Na ocasião se elegeram: Edson Giroto (PR), Reinaldo Azambuja (PSDB), Vander Loubet (PT), Fábio Trad (PMDB), Geraldo Resende (PMDB), Luiz Henrique Mandetta (DEM), Marçal Filho (PMDB) e Antônio Carlos Biffi (PT). 

Passados 16 anos, apenas Geraldo Resende e Giroto disputam uma cadeira no Congresso. À época, após dois anos de mandato, Giroto venceu a disputa pela prefeitura de Campo Grande e deixou o Congresso, ao passo que Geraldo Resende cumpriu o mandato e foi reconduzido ao cargo em 2014. 

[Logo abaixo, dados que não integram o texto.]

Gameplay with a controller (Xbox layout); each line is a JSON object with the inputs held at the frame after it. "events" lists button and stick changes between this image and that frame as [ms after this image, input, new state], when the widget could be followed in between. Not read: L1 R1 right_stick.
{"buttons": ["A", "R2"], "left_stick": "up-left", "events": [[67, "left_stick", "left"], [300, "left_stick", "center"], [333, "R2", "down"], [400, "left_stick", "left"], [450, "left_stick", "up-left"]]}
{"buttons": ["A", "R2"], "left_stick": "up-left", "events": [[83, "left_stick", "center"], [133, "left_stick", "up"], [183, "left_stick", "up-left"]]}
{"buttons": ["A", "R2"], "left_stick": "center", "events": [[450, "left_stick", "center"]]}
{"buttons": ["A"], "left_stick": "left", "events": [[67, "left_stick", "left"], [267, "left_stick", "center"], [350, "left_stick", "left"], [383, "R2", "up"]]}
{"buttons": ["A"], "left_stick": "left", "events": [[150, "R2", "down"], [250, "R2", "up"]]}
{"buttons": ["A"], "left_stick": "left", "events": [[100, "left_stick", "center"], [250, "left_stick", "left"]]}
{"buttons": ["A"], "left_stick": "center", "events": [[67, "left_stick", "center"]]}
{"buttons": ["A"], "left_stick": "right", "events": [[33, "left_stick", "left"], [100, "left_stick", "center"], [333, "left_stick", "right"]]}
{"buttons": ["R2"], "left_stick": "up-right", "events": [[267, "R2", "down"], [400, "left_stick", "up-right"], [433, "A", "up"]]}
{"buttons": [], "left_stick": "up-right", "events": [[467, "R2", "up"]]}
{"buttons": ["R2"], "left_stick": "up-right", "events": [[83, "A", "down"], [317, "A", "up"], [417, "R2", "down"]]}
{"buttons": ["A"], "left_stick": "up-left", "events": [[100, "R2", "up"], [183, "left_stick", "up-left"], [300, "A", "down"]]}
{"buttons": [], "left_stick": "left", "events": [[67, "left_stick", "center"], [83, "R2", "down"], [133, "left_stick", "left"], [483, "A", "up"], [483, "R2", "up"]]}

Eleição     Candidatos        Candidatos por vaga
2026           122                   15,25
2022           156                   19,50
2018           130                   16,25
2014           130                   16,25
2010            74                    9,25

Dois anos mais tarde, foi derrotado na disputa pela prefeitura de Dourados. Em 2018, buscou novamente a recondução, contudo não se elegeu e assumiu pelos três anos seguintes a Secretaria Estadual de Saúde (2019-2022) durante o segundo mandato de Azambuja como governador. Há quatro anos voltou ao Congresso. 

Antecessor de Riedel no Governo do Estado, Azambuja disputa uma vaga no Senado em 2026, disputa dividida com Vander Loubet, atualmente titular no Congresso. 

Sem mandato atualmente, Fábio Trad disputa a sede da governadoria estadual pela 1ª vez. Luiz Henrique Mandetta e e Antônio Carlos Biffi não disputam as eleições gerais deste ano, assim como Marçal Filho, atualmente prefeito de Dourados. 

Além de Geraldo Resende, Beto Pereira (Republicanos); Camila Jara (PT); Dagoberto Nogueira (PP)
Dr. Luiz Ovando (PP), Rodolfo Nogueira (PL) e Marcos Pollon buscam a reeleição.